Excerpted passage:
If so, please take a brief quiz
consisting of one question.
Quiz: Suppose that one
of your clients, a grandmother, tells you the following: “I would like to help
my grandchild by making small annual contributions toward her college fund.
She’s 14 years old and I’m thinking about putting a little money aside for her
benefit in the 529 Plan of our state. I know that a 529 Plan is a good way to
save for college with tax advantages but I’m concerned about one thing. Her
parents are struggling financially. She’s a brilliant girl and probably will be
admitted to a good college, but she will need financial aid. I would rather not
jeopardize her ability to qualify for financial aid.”
Here is the one-question quiz,
asked by this hypothetical client:
“What specific advice can
you offer on this matter?”
Please take as long as you wish
to answer, and I’ll tell you the answer at the end of the article. If your
answer is accurate, you are a rare advice-giver…perhaps 1 in 100. This article
is designed to help you answer many such questions that solicit your advice.
Some Facts about
Advice-Giving
You probably have learned most
of what you know about giving advice by “the seat of your pants.” You didn’t
study advice-giving in college and haven’t attended many seminars sponsored by
“advice gurus.” Some advisors switched from financial transactions to advice in
mid-career, and old transaction-oriented habits are hard to break.
In my experience, many
financial professionals try to give their clients “good advice” without
intuitively understanding what the terms means—as many doctors, lawyers, CPAs
and psychiatrists seem to do. In this column, I’ll offer a checklist of five
specific mistakes that financial advice-givers commonly make. I’ll use 529 Plans
as an example because: 1) it’s an area in which many clients are asking for
advice; and 2) lately, I’ve heard so much bad advice about this subject.
529 Plans have always been a
dilemma for advice-professionals because most clients can, and probably should,
participate directly through the plans of their home states. It’s a good thing
for parents and grandparents to set money aside each year for a kid’s college,
with tax advantages, but doing this in a home-state 529 Plan usually doesn’t
help financial advisors earn a living. It looks easy for professionals to offer
advice on 529 Plans but isn’t—because complex rules vary from state to state and
change often.
Mistake #1: Giving Advice
Too Soon
When you take the time to
research and contemplate your advice, it is almost always worth more than ideas
cast off “the top of your head.” So, avoid the temptation to offer advice as
soon as clients ask for it. A call back the next day, saying you checked facts
and consulted with others, demonstrates responsive service. Also, it often pays
to “sleep on advice” before delivering it.
Never offer advice in the first
meeting with a prospect. The purpose of a first meeting is to convince prospects
that you are the best advisor for them. Your advice means nothing and has no
value until you are hired and fully understand the client’s needs. It’s okay to
help prospects and referrals by passing along factual information, but make sure
they understand that your role in these situations is service-oriented, not
advisory.
The problem with some advisors
is that they have grown too focused on cost-efficiency and process uniformity.
For example, in the first meeting with a new client, they always gather data and
explain how they work. In the second meeting, they always deliver planning
recommendations and advice. But 90% of the time, that’s too early in the
relationship for the advice to be meaningful and valuable. If the client can’t
produce enough revenue to justify another meeting or two before advice begins,
don’t accept the client under an advisory arrangement. As the pinnacle of
financial services, advice is a rare commodity that should always be conserved
and doled out sparingly at the appropriate time.

[Saved data entries]
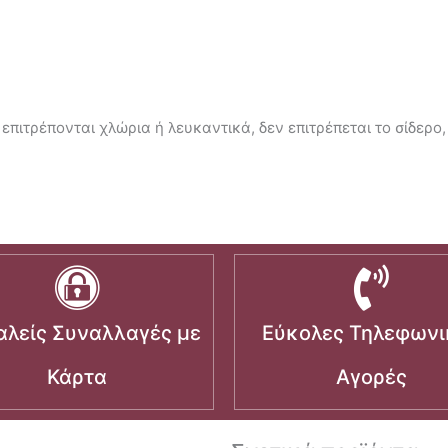
επιτρέπονται χλώρια ή λευκαντικά, δεν επιτρέπεται το σίδερο,
λείς Συναλλαγές με
Εύκολες Τηλεφωνι
Κάρτα
Αγορές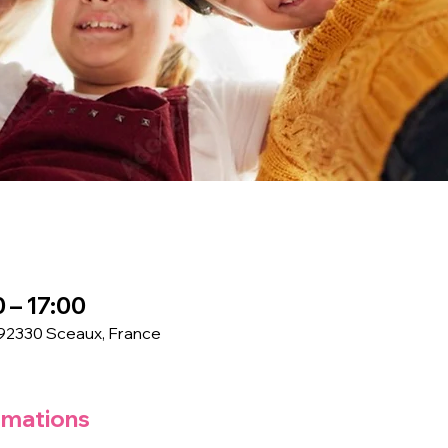
 – 17:00
 92330 Sceaux, France
rmations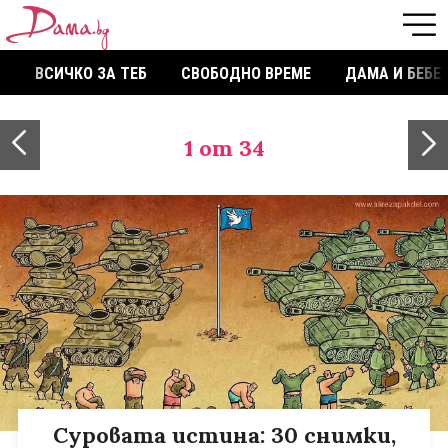
ВСИЧКО ЗА ТЕБ
СВОБОДНО ВРЕМЕ
ДАМА И БЕБЕ
1
от 34
Суровата истина: 30 снимки,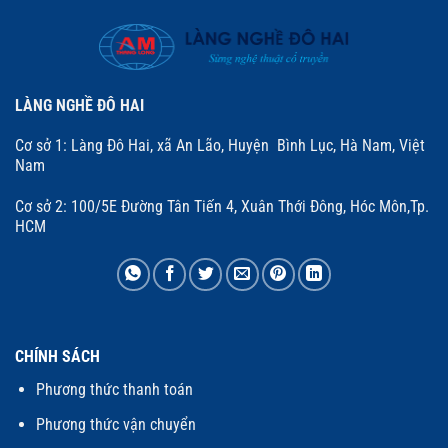
LÀNG NGHỀ ĐÔ HAI
Cơ sở 1: Làng Đô Hai, xã An Lão, Huyện Bình Lục, Hà Nam, Việt
Nam
Cơ sở 2: 100/5E Đường Tân Tiến 4, Xuân Thới Đông, Hóc Môn,Tp.
HCM
CHÍNH SÁCH
Phương thức thanh toán
Phương thức vận chuyển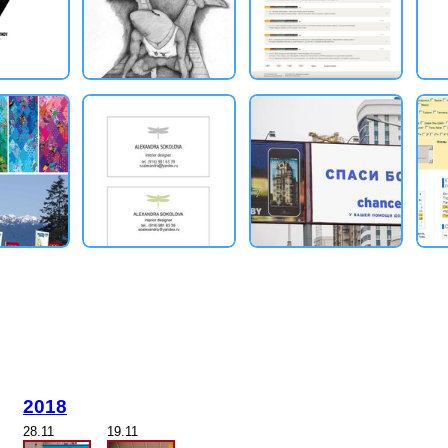
2018
28.11
19.11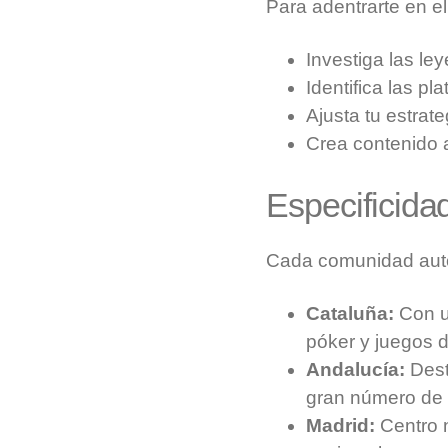
Para adentrarte en e
Investiga las le
Identifica las p
Ajusta tu estrate
Crea contenido a
Especificida
Cada comunidad autó
Cataluña:
Con un
póker y juegos d
Andalucía:
Dest
gran número de 
Madrid:
Centro 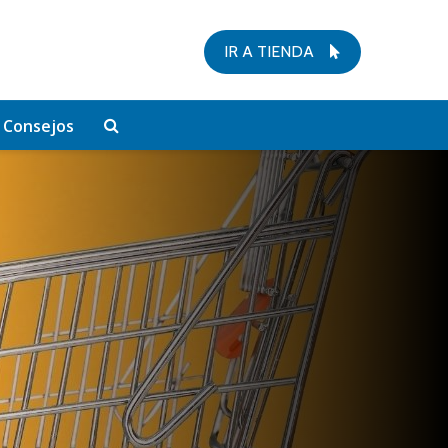
IR A TIENDA
Consejos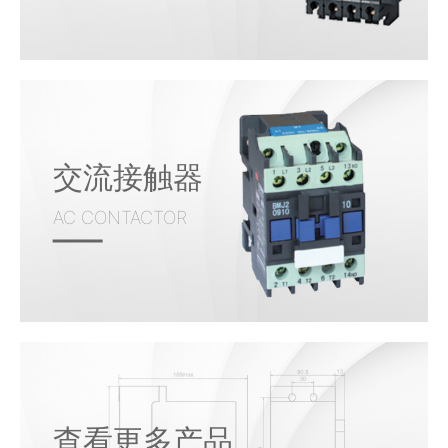
交流接触器
AC CONTACTOR
查看更多产品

Work to complete:
1. In the passage on giving financial advice, which professions does the author say seem to try to give "good advice" without intuitively understanding what the term means?
2. Quote the passage on giving financial advice between "Some Facts about" and "about this subject.", inclusive.

Solution list:
1. Doctors, lawyers, CPAs and psychiatrists.

2.
Some Facts about
Advice-Giving
You probably have learned most
of what you know about giving advice by “the seat of your pants.” You didn’t
study advice-giving in college and haven’t attended many seminars sponsored by
“advice gurus.” Some advisors switched from financial transactions to advice in
mid-career, and old transaction-oriented habits are hard to break.
In my experience, many
financial professionals try to give their clients “good advice” without
intuitively understanding what the terms means—as many doctors, lawyers, CPAs
and psychiatrists seem to do. In this column, I’ll offer a checklist of five
specific mistakes that financial advice-givers commonly make. I’ll use 529 Plans
as an example because: 1) it’s an area in which many clients are asking for
advice; and 2) lately, I’ve heard so much bad advice about this subject.